Noisy PDE Training Requires Bigger PINNs

Physics-Informed Neural Networks (PINNs) are increasingly used to approximate solutions of partial differential equations (PDEs), especially in high dimensions. In real-world applications, data samples are noisy, so it is important to know when a predictor can still achieve low empirical risk. However, little is known about the conditions under which a PINN can do so effectively. We prove a lower bound on the size of neural networks required for the supervised PINN empirical risk to fall below the variance of noisy supervision labels.

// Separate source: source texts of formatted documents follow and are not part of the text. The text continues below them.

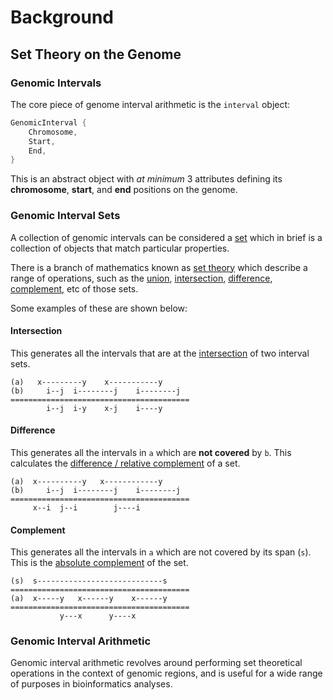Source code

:# Background

## Set Theory on the Genome

### Genomic Intervals

The core piece of genome interval arithmetic is the `interval` object:

```rust
GenomicInterval {
    Chromosome,
    Start,
    End,
}
```

This is an abstract object with *at minimum* 3 attributes defining its **chromosome**,
**start**, and **end** positions on the genome.

### Genomic Interval Sets

A collection of genomic intervals can be considered a [set](https://en.wikipedia.org/wiki/Set_(mathematics))
which in brief is a collection of objects that match particular properties.

There is a branch of mathematics known as [set theory](https://en.wikipedia.org/wiki/Set_theory)
which describe a range of operations, such as the
[union](https://en.wikipedia.org/wiki/Union_(set_theory)),
[intersection](https://en.wikipedia.org/wiki/Intersection_(set_theory)),
[difference](https://en.wikipedia.org/wiki/Complement_(set_theory)#Relative_complement),
[complement](https://en.wikipedia.org/wiki/Complement_(set_theory)),
etc of those sets.

Some examples of these are shown below:

#### Intersection

This generates all the intervals that are at the [intersection](https://en.wikipedia.org/wiki/Intersection_(set_theory))
of two interval sets.

```text
(a)   x---------y    x-----------y
(b)     i--j  i--------j    i--------j
========================================
        i--j  i-y    x-j    i----y
```

#### Difference

This generates all the intervals in `a` which are **not covered** by `b`.
This calculates the [difference / relative complement](https://en.wikipedia.org/wiki/Complement_(set_theory)#Relative_complement)
of a set.

```text
(a)  x----------y   x------------y
(b)     i--j  i--------j    i--------j
========================================
     x--i  j--i        j----i    
```

#### Complement

This generates all the intervals in `a` which are not covered by its span (`s`).
This is the [absolute complement](https://en.wikipedia.org/wiki/Complement_(set_theory))
of the set.

```text
(s)  s----------------------------s
========================================
(a)  x-----y   x------y    x------y
========================================
           y---x      y----x    
```

### Genomic Interval Arithmetic

Genomic interval arithmetic revolves around performing set theoretical operations
in the context of genomic regions, and is useful for a wide range of purposes
in bioinformatics analyses.
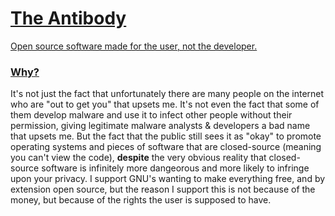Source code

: # [The Antibody](https://github.com/the-antibody)
[Open source software made for the user, not the developer.](https://github.com/the-antibody)

### [Why?](https://github.com/the-antibody)
It's not just the fact that unfortunately there are many people on the internet who are "out to get you" that upsets me. It's not even the fact that some of them develop malware and use it to infect other people without their permission, giving legitimate malware analysts & developers a bad name that upsets me. But the fact that the public still sees it as "okay" to promote operating systems and pieces of software that are closed-source (meaning you can't view the code), **despite** the very obvious reality that closed-source software is infinitely more dangeorous and more likely to infringe upon your privacy. I support GNU's wanting to make everything free, and by extension open source, but the reason I support this is not because of the money, but because of the rights the user is supposed to have.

Specifically, if a predictor achieves an empirical risk $O(\eta)$ below $\sigma^2$ (variance of supervision data), then necessarily $d_N\log d_N\gtrsim N_s \eta^2$, where $N_s$ is the number of samples and $d_N$ is the number of trainable parameters of the PINN. A similar constraint applies to the fully unsupervised PINN setting when boundary labels are sampled noisily. Consequently, increasing the number of noisy supervision labels alone does not provide a ``free lunch'' in reducing empirical risk. We also show empirically that PINNs can indeed achieve empirical risks below $\sigma^2$ under such conditions. As a case study, we investigate PINNs applied to the Hamilton--Jacobi--Bellman (HJB) PDE. Our findings lay the groundwork for quantitatively understanding the parameter requirements for training PINNs in the presence of noise.